Richard Jose - Belle Brandon (1909 orchestra version - not Jose's 1903 piano version)

  • el año pasado
Richard Jose

"Belle Brandon"

1909

Victor 16666

This is the orchestra version.

This is not to be confused with Jose's 1903 version that has piano accompaniment.

Lyrics are by T. Ellwood Garrett.

Music is by F. Woolcott.

'Neath a tree by the margin of a woodland,
Whose spreading leafy boughs sweep the ground,
With a path leading thither o'er the prairie,
Where silence hung her night garb around;
Where oft I have wandered in the evening,
When the summer winds were fragrant on the lea,
There I saw the little beauty, Belle Brandon,
And we met 'neath the old arbor tree.

Belle Brandon was a birdling of the mountain,
In freedom she sported on the lea,
And they said the life current of the red man
Tinged her veins, from a far distant sea.

And she loved her humble dwelling on the prairie,
And her guileless happy heart clung to me,
And I loved the little beauty, Belle Brandon,
And we both loved the old arbor tree.

On the trunk of an aged tree I carved them,
And our names on the sturdy oak remain,
But I now repair in sorrow to its shelter,
And murmur to the wild winds my pain.

And I sat there in solitude repining,
For the beauty dream night brought to me,
Death has wed the little beauty, Belle Brandon,
And she sleeps ’neath the old arbor tree.

Belle Brandon is called "a birdling of the mountain"--a way of saying the speaker's one-time (now deceased) girlfriend Belle Brandon was in tune with nature, enjoying the freedom of birds.

Richard Jose recorded for the Victor Talking Machine Company exclusively and was popular during that company's early Monarch-Deluxe and Grand Prize periods.

Richard Jose was the first countertenor to make records, including brown wax cylinders in 1892, such as "Poor Blind Boy."

Most of Jose's discs, including the earliest with Monarch and Deluxe labels (Victor used these words on early ten- and twelve-inch discs, respectively), identify him as "counter-tenor" though on some labels Jose is identified as "tenor." Jose was more often billed as a tenor than as a countertenor in minstrel shows.

A book titled "Silver Threads Among the Gold in the Life of Richard J. Jose" was self-published by Grace M. Wilkinson.
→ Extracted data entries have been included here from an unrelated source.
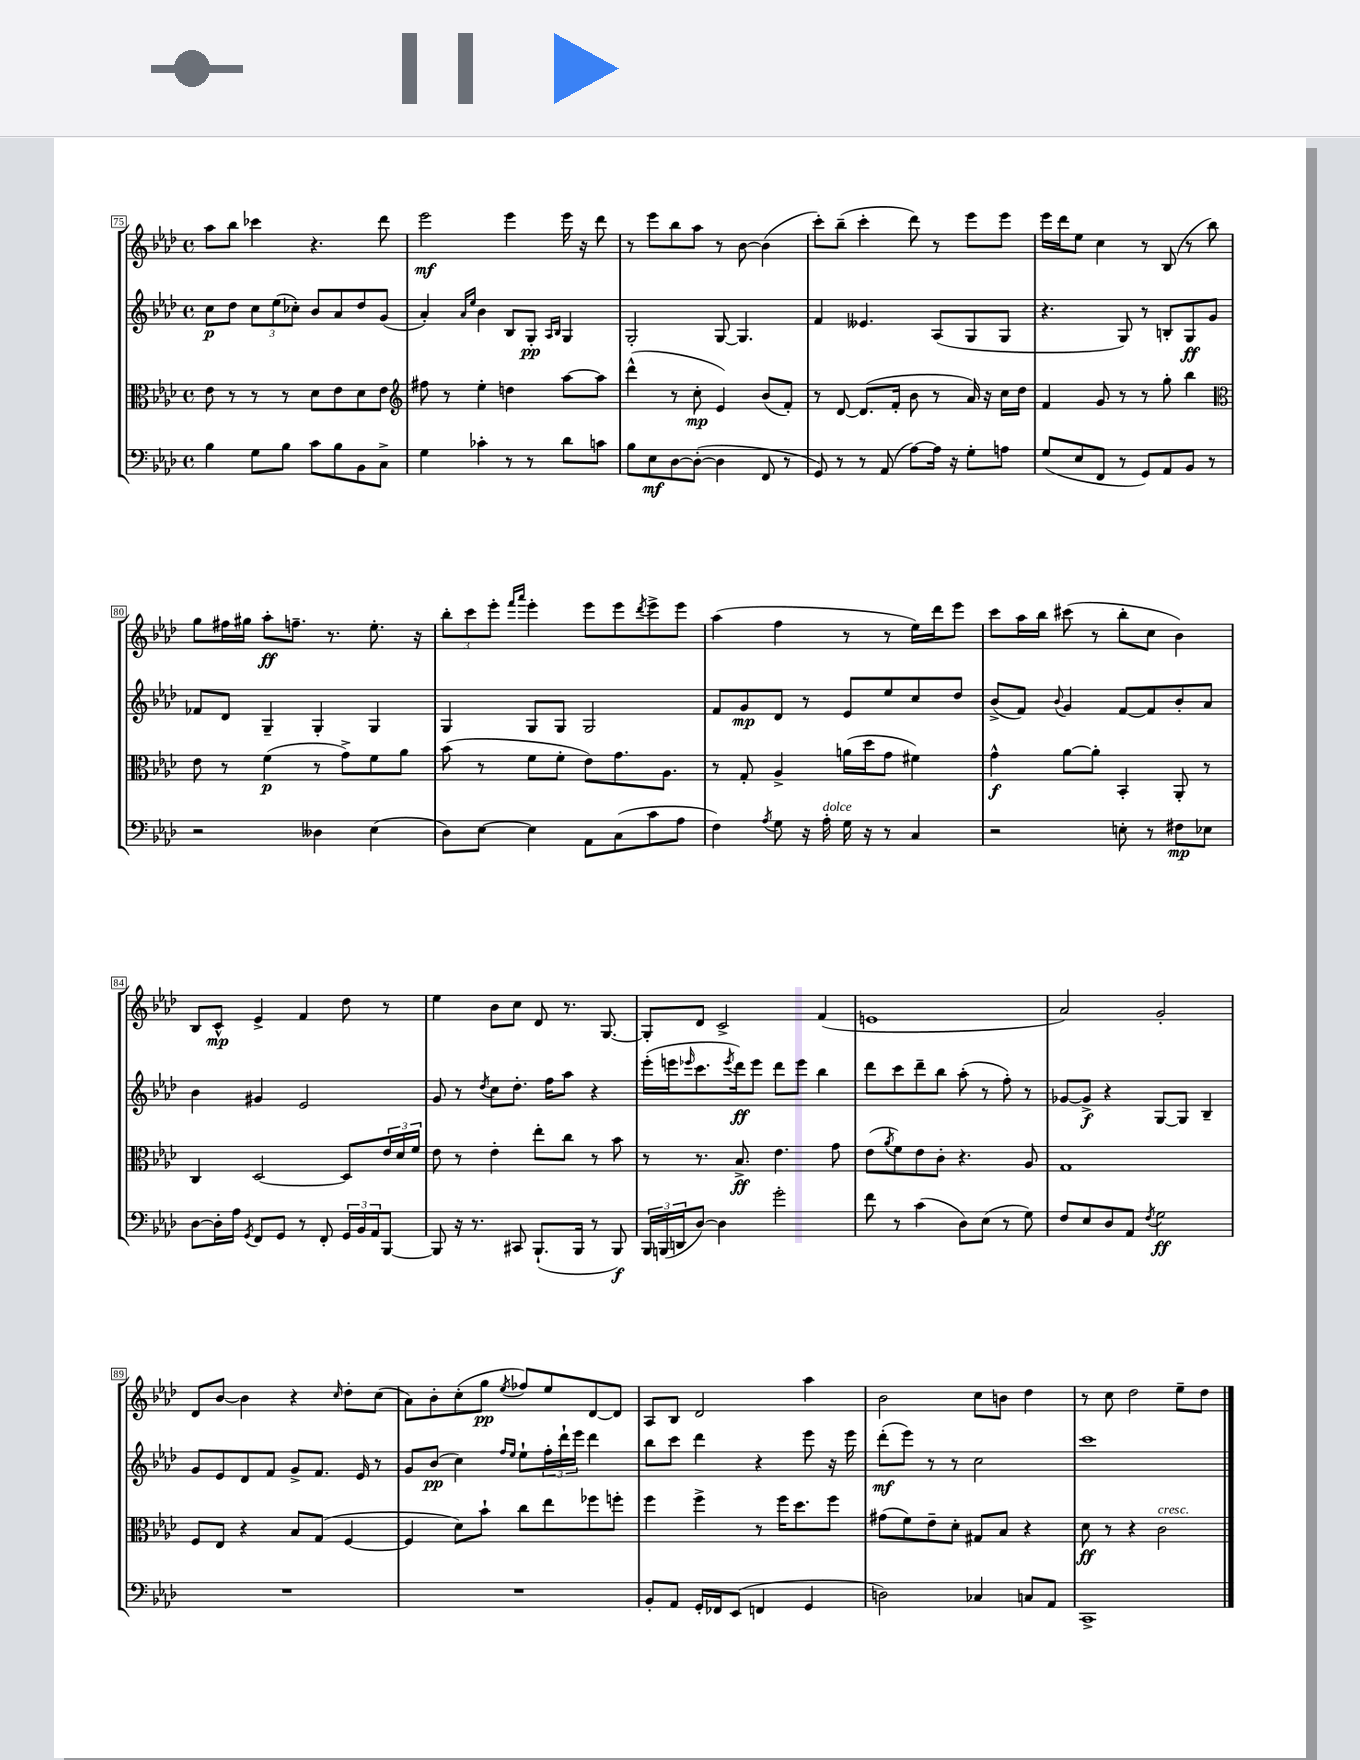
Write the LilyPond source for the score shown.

<<
\new StaffGroup <<
\new Staff = "s0" {
    \clef treble \key aes \major \defaultTimeSignature \time 4/4
    aes''8 bes''8 ces'''4 r4. des'''8 |
    ees'''2\mf ees'''4 ees'''16 r16 des'''8 |
    r8 ees'''8 bes''8 aes''8 r8 bes'8~ bes'4( |
    c'''8-.) bes''8--( c'''4-. des'''8) r8 ees'''8 ees'''8 |
    ees'''16 des'''16 ees''8 c''4 r8 bes8( r8 bes''8) |
    g''8 fis''16 gis''16 aes''8-.\ff f''8.-- r8. ees''8.-. r16 |
    \tuplet 3/2 { bes''8-. c'''8 ees'''8-. } \grace { f'''16 aes'''16 } ees'''4-. ees'''8 ees'''8 \acciaccatura { des'''8 } ees'''8-> ees'''8 |
    aes''4( f''4 r8 r8 ees''16) des'''16 ees'''8 |
    c'''8 aes''16 bes''16 cis'''8( r8 bes''8-. c''8 bes'4) |
    bes8 c'8-^\mp ees'4-> f'4 des''8 r8 |
    ees''4 bes'8 c''8 des'8 r8. g8.~ |
    g8-. des'8 c'2-> f'4( |
    e'1 |
    aes'2) g'2-. |
    des'8 bes'8~ bes'4 r4 \grace { c''16 } des''8-. c''8( |
    aes'8) bes'8-. c''8-.( g''8\pp \acciaccatura { ees''8 } fes''8) ees''8 des'8~ des'8 |
    aes8 bes8 des'2 aes''4 |
    bes'2 c''8 b'8 des''4 |
    r8 c''8 des''2 ees''8-- des''8 \bar "|." |
}
\new Staff = "s1" {
    \clef treble \key aes \major \defaultTimeSignature \time 4/4
    c''8\p des''8 \tuplet 3/2 { c''8 ees''8( ces''8-.) } bes'8 aes'8 des''8 g'8( |
    aes'4-.) \grace { aes'16 ees''16 } bes'4 bes8 g8-.\pp \grace { aes16 bes16 } g4 |
    g2-. g8~ g4. |
    f'4 eeses'4. aes8( g8 g8 |
    r4. g8) r8 b8-. g8\ff g'8 |
    fes'8 des'8 g4-- g4-. g4 |
    g4 g8 g8 g2 |
    f'8 g'8\mp des'8 r8 ees'8 ees''8 c''8 des''8 |
    bes'8->( f'8) \appoggiatura { bes'8 } g'4 f'8~ f'8 bes'8-. aes'8 |
    bes'4 gis'4 ees'2 |
    g'8 r8 \acciaccatura { des''8 } c''8 des''8.-. f''16 aes''8 r4 |
    ees'''16-.( e'''16 \grace { ees'''16 } c'''8. \acciaccatura { ees'''8 } des'''16\ff) ees'''8 des'''8 ees'''8 bes''4 |
    des'''8 c'''8 des'''8-- bes''8 aes''8-.( r8 f''8-.) r8 |
    ges'8~ ges'8->\f r4 g8~ g8 bes4-- |
    g'8 ees'8 des'8 f'8 g'8-> f'8. ees'16 r8 |
    g'8 bes'8\pp( c''4) \grace { f''16 ees''16 } ees''8-! \tuplet 3/2 { f''16-. des'''16-! ees'''16 } des'''4 |
    bes''8 c'''8 des'''4 r4 ees'''8 r16 ees'''16 |
    des'''8-.\mf( ees'''8) r8 r8 c''2 |
    c'''1 \bar "|." |
}
\new Staff = "s2" {
    \clef alto \key aes \major \defaultTimeSignature \time 4/4
    ees'8 r8 r8 r8 des'8 ees'8 des'8 ees'8 |
    \clef treble fis''8 r8 ees''4-. d''4 aes''8~ aes''8 |
    des'''4-^( r8 c''8-.\mp ees'4) bes'8( f'8-.) |
    r8 des'8~ des'8.( f'16-. bes'8 r8 aes'16) r16 c''16 des''16 |
    f'4 g'8 r8 r8 g''8-. bes''4 |
    \clef alto ees'8 r8 f'4\p( r8 g'8->) f'8 aes'8 |
    bes'8( r8 f'8 f'8-. ees'8) g'8. aes8. |
    r8 g8-. aes4-> a'16( des''16 g'8 fis'4) |
    g'4-^\f aes'8~ aes'8-. bes,4-. aes,8-. r8 |
    c4 des2~ des8 \tuplet 3/2 { ees'16 des'16 f'16 } |
    ees'8 r8 ees'4-. ees''8-. c''8 r8 bes'8 |
    r8 r8. bes8.->\ff ees'4. g'8 |
    ees'8( \acciaccatura { aes'8 } f'8) ees'8 c'8-. r4. aes8 |
    g1 |
    f8 ees8 r4 bes8 g8( f4~ |
    f4 des'8) bes'8-! c''8 ees''8 fes''8 f''8-. |
    f''4 f''4-> r8 f''16 des''8. f''8 |
    gis'8( f'8) ees'8-- des'8-. gis8 bes8 r4 |
    des'8\ff r8 r4 c'2^\markup { \italic "cresc." } \bar "|." |
}
\new Staff = "s3" {
    \clef bass \key aes \major \defaultTimeSignature \time 4/4
    bes4 g8 bes8 c'8 bes8 bes,8 c8-> |
    g4 ces'4-. r8 r8 des'8 c'8 |
    bes8 ees8\mf des8~ des8~-.( des4 f,8 r8 |
    g,8) r8 r8 aes,8( aes8~) aes16 r16 g8-. a8 |
    g8( ees8 f,8 r8 g,8) aes,8 bes,8 r8 |
    r2 deses4 ees4( |
    des8) ees8~ ees4 aes,8 c8( c'8 aes8 |
    f4) \acciaccatura { aes8 } g8 r16 aes16-.^\markup { \italic "dolce" } g16 r16 r8 c4 |
    r2 e8-. r8 fis8\mp ees8 |
    des8~ des16-. aes16 \acciaccatura { g,8 } f,8 g,8 r8 f,8-. \tuplet 3/2 { g,16 bes,16 aes,16 } bes,,8~ |
    bes,,8 r16 r8. cis,8 bes,,8.-!( bes,,16 r8 bes,,8\f) |
    \tuplet 3/2 { bes,,16 b,,16( d,16 } des8~) des4 g'2-. |
    f'8 r8 c'4( des8) ees8( r8 g8) |
    f8 ees8 des8 aes,8 \acciaccatura { f8 } g2\ff |
    R1 |
    R1 |
    bes,8-. aes,8 g,16-. fes,16 ees,8( f,4 g,4 |
    d2) ces4 c8 aes,8 |
    c,1-> \bar "|." |
}
>>
>>
\layout { \context { \Score currentBarNumber = #75 \override BarNumber.stencil = #(make-stencil-boxer 0.1 0.3 ly:text-interface::print) } }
Copyright date is February 8, 1945.

Only once does Wilkinson refer to Jose as a countertenor: "His popularity in vaudeville as a contra-tenor was very much like that of Caruso in Italian grand opera." Jose's range is noted: "Mr. Jose's compass was from D above middle C to E above high C."
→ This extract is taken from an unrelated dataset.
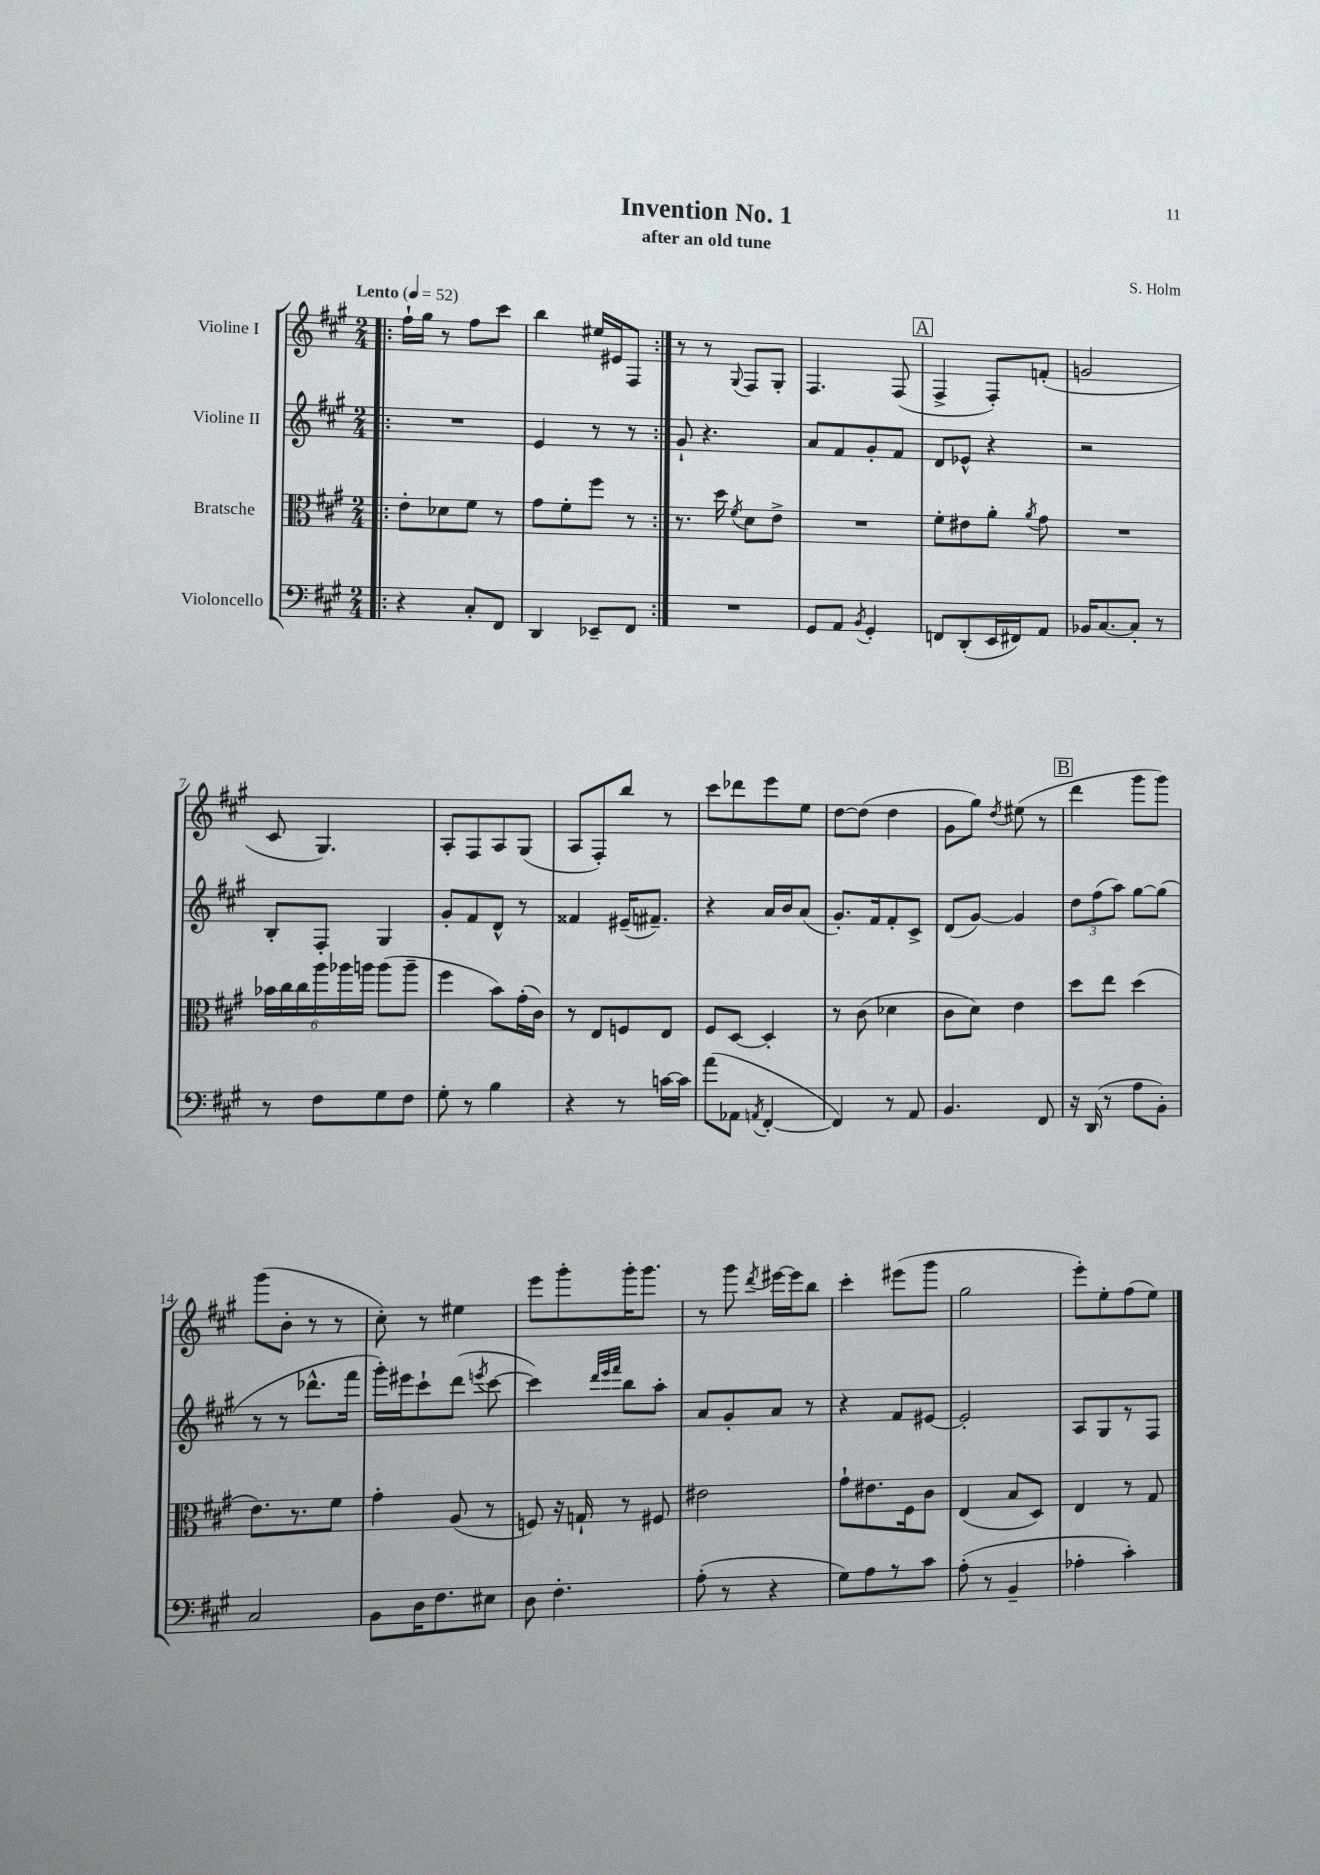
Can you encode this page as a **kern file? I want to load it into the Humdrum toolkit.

He was born in England in a Cornish village, Lanner, on June 5, 1862. Various sources give later dates since Jose (and his wife) pretended that Jose was younger than he really was.

Wilkinson refers to a home built in Lanner by Captain James Francis and writes, "In this home, all of Captain Francis' children were born. His daughter, Elizabeth...was now being courted by a young Spanish miner, Richard Jose. His ancestors had come from Spain to work in the tin mines at Cornwall."